Era las 4 de la mañana en Argentina. El televisor proyectaba imágenes difusas desde el otro lado del mundo. Algunas rayas horizontales iban pasando de abajo hacia arriba y nos obligaba a mover el aparato para ver si se veía mejor.
La silueta del 10, tan borrosa y clara a la vez, iba marcando una huella hacia la leyenda. Era 1979, Mundial Juvenil de Japón. La efervescencia del título en la mayor del 78 aún brotaba de las pieles futboleras. Pero ese 10 bajito, de alma grande y fútbol espléndido subía en ese Japón lejano, un poco más la vara. La 10 de la Selección parecía mimetizada con su cuerpo. Nos dejaba boquiabiertos aún dormidos y entre sábanas, mirando sus proezas iniciales.
De Fiorito al mundo. Se dijo mil veces.

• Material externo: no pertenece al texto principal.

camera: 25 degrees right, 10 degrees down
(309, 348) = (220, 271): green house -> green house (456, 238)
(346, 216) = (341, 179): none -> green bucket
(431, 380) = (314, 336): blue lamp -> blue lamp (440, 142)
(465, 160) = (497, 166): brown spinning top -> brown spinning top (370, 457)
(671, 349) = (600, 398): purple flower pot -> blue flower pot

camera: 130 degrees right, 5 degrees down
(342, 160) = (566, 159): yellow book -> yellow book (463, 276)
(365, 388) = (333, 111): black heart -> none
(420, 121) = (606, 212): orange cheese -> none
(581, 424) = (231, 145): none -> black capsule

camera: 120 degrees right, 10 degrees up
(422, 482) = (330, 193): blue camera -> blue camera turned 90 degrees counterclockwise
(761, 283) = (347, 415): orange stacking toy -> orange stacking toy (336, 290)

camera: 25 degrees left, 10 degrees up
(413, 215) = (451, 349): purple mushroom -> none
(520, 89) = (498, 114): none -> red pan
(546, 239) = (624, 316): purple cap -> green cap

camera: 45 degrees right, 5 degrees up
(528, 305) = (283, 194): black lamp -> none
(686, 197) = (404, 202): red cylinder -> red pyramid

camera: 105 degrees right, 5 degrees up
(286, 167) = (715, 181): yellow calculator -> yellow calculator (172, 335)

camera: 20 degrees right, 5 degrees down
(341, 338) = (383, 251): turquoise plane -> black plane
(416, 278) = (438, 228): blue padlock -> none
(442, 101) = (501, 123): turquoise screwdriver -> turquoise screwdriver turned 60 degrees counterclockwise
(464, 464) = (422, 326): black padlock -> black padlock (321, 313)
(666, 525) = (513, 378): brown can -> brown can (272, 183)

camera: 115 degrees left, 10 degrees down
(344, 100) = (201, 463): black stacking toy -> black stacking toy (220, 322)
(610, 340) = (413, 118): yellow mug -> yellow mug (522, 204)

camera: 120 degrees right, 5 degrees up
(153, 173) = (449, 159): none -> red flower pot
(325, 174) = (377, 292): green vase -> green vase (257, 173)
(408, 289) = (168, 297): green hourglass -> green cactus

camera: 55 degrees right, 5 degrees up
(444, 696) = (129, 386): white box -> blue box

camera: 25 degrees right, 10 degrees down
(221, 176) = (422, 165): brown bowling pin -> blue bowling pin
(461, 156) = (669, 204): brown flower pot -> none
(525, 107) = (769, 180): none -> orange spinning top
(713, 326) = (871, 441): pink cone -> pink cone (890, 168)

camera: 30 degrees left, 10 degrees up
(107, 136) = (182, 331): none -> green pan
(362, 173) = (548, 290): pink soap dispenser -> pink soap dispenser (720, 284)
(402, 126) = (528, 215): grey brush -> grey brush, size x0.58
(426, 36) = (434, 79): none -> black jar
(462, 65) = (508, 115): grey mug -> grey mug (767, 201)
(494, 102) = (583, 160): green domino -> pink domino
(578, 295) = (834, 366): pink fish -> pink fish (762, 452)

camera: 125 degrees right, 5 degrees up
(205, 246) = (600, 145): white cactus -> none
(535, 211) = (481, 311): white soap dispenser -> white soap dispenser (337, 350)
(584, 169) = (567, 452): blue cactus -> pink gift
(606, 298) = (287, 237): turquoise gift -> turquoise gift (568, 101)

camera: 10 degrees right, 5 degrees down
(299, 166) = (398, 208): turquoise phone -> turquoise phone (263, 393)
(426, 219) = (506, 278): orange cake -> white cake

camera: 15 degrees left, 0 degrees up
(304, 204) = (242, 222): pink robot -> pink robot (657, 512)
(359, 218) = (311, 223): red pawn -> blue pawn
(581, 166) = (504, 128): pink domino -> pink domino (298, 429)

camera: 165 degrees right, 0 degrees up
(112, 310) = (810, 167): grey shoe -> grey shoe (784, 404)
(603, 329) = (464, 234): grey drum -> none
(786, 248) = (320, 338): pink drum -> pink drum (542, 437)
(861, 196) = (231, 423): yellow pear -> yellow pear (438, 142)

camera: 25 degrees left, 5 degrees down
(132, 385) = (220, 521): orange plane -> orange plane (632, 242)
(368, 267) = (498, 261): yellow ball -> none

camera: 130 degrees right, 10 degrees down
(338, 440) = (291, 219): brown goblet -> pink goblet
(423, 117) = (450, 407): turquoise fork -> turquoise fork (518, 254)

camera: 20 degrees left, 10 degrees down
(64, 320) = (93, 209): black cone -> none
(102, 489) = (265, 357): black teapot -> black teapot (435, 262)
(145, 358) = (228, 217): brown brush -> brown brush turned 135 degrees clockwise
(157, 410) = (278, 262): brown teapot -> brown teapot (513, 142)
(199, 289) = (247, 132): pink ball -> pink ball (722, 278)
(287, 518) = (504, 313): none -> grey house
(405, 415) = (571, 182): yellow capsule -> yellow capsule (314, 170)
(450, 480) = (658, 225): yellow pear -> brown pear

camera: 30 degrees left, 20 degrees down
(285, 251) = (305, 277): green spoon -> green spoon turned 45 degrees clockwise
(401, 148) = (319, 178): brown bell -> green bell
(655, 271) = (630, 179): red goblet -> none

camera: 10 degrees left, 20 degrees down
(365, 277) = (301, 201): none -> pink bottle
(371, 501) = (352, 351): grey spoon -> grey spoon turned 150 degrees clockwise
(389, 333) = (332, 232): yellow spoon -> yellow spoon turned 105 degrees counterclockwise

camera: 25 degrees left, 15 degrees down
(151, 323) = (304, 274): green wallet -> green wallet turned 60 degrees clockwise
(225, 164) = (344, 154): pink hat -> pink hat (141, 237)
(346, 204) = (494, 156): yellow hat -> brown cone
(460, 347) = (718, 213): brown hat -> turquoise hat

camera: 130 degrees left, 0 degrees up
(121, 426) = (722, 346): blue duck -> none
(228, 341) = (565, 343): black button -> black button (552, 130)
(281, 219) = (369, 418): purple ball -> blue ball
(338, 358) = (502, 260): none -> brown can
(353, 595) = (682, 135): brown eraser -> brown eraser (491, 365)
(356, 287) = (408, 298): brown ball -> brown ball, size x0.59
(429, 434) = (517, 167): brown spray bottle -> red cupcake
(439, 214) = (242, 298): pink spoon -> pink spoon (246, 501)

De una patada en el culo me pusieron en la cima y nadie me contó cómo era, solía decir. El Diego de la gente fue agigantando su historia aún vivo. Boca, Barcelona, Napoli y demás. México 86, su obra cumbre. Gol a Inglaterra, su solo de guitarra, su monólogo futbolero, su obra cumbre dentro de la obra cumbre. Su momento. Su gloria. Y la nuestra. Hacer ese gol y el otro. Y la Copa y el contexto bélico que nos golpeaba aún.
Diego y Maradona fueron dos en una misma persona. El Diego de la gente y el Maradona de los líos. El Diego artista de la pelota, genio de todas genialidad, de corazón campeón, cebollita de alma y potrero y el Maradona que más allá de sus contradicciones, siempre tuvo claro de qué lugar de la vereda debía pararse.
Diego, ese artista callejero que se adueñó de todos los teatros del mundo con su magia. Diego, ese Rey que nunca morirá de los corazones redondos, con gajos y de cuero. Gracias señor 10.